Cash for cars et budget mobilité
Mais ses mesures sont peu avantageuses pour les travailleuses et travailleurs. Le « tout à la voiture» a encore de beaux jours devant lui
Bouchons à rallonge, pollution, pertes de recettes fiscales, inégalités salariales?: les conséquences néfastes des voitures de société sont nombreuses. Tous les gouvernements disent vouloir s’y attaquer. Mais rien ne bouge et la formule séduit, y compris les travailleuses et travailleurs, faute d’alternative, sans doute… Cependant, le gouvernement a récemment fait deux (petits) pas en direction de formules alternatives : le «cash for cars» et le « budget mobilité».
CASH FOR CARS (OU ALLOCATION DE MOBILITE)
Depuis le 1er janvier, la loi «cash for cars» permet à votre employeur de vous proposer (et non vous imposer) d’échanger votre voiture de société contre une somme en argent. Quelques conditions sont requises : disposer du véhicule pendant minimum un an au cours des trois dernières années et travailler dans une entreprise offrant des voitures de société depuis au moins trois ans.
Si vous remplissez ces conditions et optez pour le cash for cars, vous recevrez un montant annuel brut en lieu et place de votre voiture. Ce montant est calculé sur base d’une formule qui fait référence à un pourcentage de la valeur catalogue de la voiture de société échangée (et de votre éventuelle carte carburant). Concrètement, le montant reçu avoisine les 4.500€ nets par an pour une familiale de marque française. Il approche les 10.000€ nets annuels pour des voitures plus chères.
Cette mesure est critiquable. Tout d’abord, il y a fort à parier que vous ne vous y retrouviez pas sur le plan financier. Les montants obtenus en échange de la voiture de société ne compensent pas l’avantage que constitue le véhicule. Par ailleurs, le traitement fiscal très favorable du «cash for cars» discrimine les travailleurs qui font le choix de ne pas échanger leur véhicule. Ce n’est pas votre syndicat qui le dit, mais le Conseil d’Etat. Bref, la mesure rencontrera sans doute peu de succès et ne diminuera pas le nombre de voitures sur nos routes.
BUDGET MOBILITE
Bien que leurs dénominations francophones soient proches, le budget mobilité est fort différent du cash for cars (ou allocation de mobilité, en français).
Premièrement, contrairement au cash for cars, le budget mobilité est un projet du gouvernement qui n’est pas encore traduit en texte de loi.
Deuxièmement, le budget mobilité serait calculé sur une formule différente et ne concernerait pas uniquement celles et ceux qui rendent une voiture de société. Il pourrait être accordé à tous, comme alternative à la voiture de société.
La troisième différence porte sur la manière de dépenser ce budget. Le budget du cash for cars peut être utilisé librement. Le budget de mobilité doit, lui, être investi de trois manières?:
Bénéfice d’une voiture de société plus écologique. Dans ce cas, le budget est traité comme une voiture de société sur le plan fiscal et des cotisations sociales.

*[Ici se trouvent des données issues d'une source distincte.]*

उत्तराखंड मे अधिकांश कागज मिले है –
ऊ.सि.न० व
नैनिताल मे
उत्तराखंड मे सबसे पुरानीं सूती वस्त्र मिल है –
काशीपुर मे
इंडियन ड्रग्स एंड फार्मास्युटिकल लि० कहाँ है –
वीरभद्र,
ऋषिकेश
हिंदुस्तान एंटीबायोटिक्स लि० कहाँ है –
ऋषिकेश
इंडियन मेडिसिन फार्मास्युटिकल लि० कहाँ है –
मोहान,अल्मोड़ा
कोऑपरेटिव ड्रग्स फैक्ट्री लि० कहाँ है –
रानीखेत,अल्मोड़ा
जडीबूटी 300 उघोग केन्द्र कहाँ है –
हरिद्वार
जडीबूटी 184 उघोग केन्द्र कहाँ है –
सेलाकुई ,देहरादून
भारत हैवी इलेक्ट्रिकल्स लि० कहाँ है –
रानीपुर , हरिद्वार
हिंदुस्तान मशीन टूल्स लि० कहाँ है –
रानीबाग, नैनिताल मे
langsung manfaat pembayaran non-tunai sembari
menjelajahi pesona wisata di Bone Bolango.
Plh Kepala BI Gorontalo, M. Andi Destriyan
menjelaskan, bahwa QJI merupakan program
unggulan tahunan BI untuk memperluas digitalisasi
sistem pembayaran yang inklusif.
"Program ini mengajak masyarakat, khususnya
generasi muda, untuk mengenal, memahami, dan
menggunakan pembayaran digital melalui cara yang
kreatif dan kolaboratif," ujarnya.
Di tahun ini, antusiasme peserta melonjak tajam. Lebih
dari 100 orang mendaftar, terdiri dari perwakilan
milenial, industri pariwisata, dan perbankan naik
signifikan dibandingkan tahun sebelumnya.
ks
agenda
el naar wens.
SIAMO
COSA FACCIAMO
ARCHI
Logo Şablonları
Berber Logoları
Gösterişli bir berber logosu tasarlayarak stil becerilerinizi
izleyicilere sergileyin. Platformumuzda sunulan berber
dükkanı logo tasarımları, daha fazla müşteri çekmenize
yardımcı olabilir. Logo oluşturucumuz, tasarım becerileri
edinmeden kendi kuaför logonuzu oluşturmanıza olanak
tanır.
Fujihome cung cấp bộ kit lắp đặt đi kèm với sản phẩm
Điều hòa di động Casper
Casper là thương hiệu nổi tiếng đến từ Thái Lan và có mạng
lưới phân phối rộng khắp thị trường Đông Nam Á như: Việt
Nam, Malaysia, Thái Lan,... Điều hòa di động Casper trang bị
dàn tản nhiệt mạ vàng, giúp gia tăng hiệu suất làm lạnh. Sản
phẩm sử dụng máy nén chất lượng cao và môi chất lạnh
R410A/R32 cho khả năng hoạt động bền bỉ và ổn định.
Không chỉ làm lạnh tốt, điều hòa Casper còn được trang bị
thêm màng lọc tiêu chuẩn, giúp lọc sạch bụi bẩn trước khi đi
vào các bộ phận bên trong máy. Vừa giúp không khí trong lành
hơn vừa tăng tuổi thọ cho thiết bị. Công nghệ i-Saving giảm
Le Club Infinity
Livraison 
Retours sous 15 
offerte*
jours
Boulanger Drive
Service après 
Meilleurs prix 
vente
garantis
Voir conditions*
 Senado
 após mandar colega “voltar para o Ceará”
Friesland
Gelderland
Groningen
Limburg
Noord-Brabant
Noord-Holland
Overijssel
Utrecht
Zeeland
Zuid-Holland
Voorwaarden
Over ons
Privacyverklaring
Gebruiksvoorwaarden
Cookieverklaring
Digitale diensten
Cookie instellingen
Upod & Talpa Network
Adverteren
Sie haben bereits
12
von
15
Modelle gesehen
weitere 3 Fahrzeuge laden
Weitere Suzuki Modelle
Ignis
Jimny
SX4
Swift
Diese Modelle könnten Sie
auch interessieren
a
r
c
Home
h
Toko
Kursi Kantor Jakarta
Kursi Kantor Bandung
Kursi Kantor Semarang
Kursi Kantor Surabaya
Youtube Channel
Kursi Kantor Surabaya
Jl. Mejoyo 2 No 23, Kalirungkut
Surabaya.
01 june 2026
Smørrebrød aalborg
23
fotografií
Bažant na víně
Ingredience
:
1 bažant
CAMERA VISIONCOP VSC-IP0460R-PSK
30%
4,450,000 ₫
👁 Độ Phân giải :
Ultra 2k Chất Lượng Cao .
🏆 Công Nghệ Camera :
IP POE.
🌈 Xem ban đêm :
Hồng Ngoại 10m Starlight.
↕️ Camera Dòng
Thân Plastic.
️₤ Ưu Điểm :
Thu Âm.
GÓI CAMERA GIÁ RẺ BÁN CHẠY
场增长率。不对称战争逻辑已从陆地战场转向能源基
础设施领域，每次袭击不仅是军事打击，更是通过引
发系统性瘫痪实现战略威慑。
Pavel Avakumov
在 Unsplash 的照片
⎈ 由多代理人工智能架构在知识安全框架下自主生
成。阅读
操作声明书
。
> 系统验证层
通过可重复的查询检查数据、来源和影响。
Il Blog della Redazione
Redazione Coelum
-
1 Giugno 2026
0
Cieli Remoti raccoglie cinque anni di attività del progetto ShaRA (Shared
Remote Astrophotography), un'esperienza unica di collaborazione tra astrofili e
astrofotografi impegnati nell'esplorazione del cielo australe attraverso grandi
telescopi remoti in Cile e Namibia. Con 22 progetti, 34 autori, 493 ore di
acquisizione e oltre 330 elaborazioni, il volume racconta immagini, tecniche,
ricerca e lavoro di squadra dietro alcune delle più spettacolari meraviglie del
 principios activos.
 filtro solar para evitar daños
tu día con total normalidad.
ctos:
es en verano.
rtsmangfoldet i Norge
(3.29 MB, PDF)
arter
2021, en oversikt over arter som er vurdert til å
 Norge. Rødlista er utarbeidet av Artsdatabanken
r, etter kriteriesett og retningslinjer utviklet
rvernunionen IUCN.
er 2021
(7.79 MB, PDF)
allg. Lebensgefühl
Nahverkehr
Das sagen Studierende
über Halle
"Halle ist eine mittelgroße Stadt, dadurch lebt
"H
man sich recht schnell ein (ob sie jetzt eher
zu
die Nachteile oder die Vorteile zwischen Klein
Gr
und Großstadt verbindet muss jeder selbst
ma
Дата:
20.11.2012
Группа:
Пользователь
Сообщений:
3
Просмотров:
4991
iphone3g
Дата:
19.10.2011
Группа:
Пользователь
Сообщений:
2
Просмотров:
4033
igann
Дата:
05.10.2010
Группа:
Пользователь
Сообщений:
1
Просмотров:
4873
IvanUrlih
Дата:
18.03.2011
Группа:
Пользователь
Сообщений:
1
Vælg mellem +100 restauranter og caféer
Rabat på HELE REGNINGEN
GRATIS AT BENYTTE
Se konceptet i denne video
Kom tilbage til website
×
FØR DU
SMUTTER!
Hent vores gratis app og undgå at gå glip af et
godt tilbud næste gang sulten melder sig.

Achat/utilisation de modes de transports durables (vélo, transports en commun, voitures partagées, etc.). Dans ce cas, le budget est exonéré d’impôt et de cotisations sociales.
L’éventuel surplus de budget non-utilisé dans ces deux moyens alternatifs peut être converti en cash. Ce surplus pourra être utilisé librement. Mais il sera traité comme du salaire et sera donc soumis à des cotisations sociales classiques.
Ces options peuvent se combiner. Par exemple, vous pouvez opter pour une voiture de société plus écologique et moins chère, afin de consacrer le reste de votre budget à l’achat d’un vélo ou de titres de transport en commun.
Sur papier, ce projet pourrait lutter contre les effets néfastes du «?tout à la voiture?». Notamment parce qu’il permet de combiner différents modes de transports et d’opter pour différentes solutions, adaptées à vos besoins de mobilité du moment. Reste que le gouvernement doit préciser de nombreux aspects du budget mobilité, dont son montant. Pour avoir du succès, le montant doit être plus avantageux que la voiture de société. Mais rien n’est moins certain vu que le gouvernement n’a pas pour habitude de favoriser la mobilité ou l’environnement… et encore moins les travailleuses et travailleurs.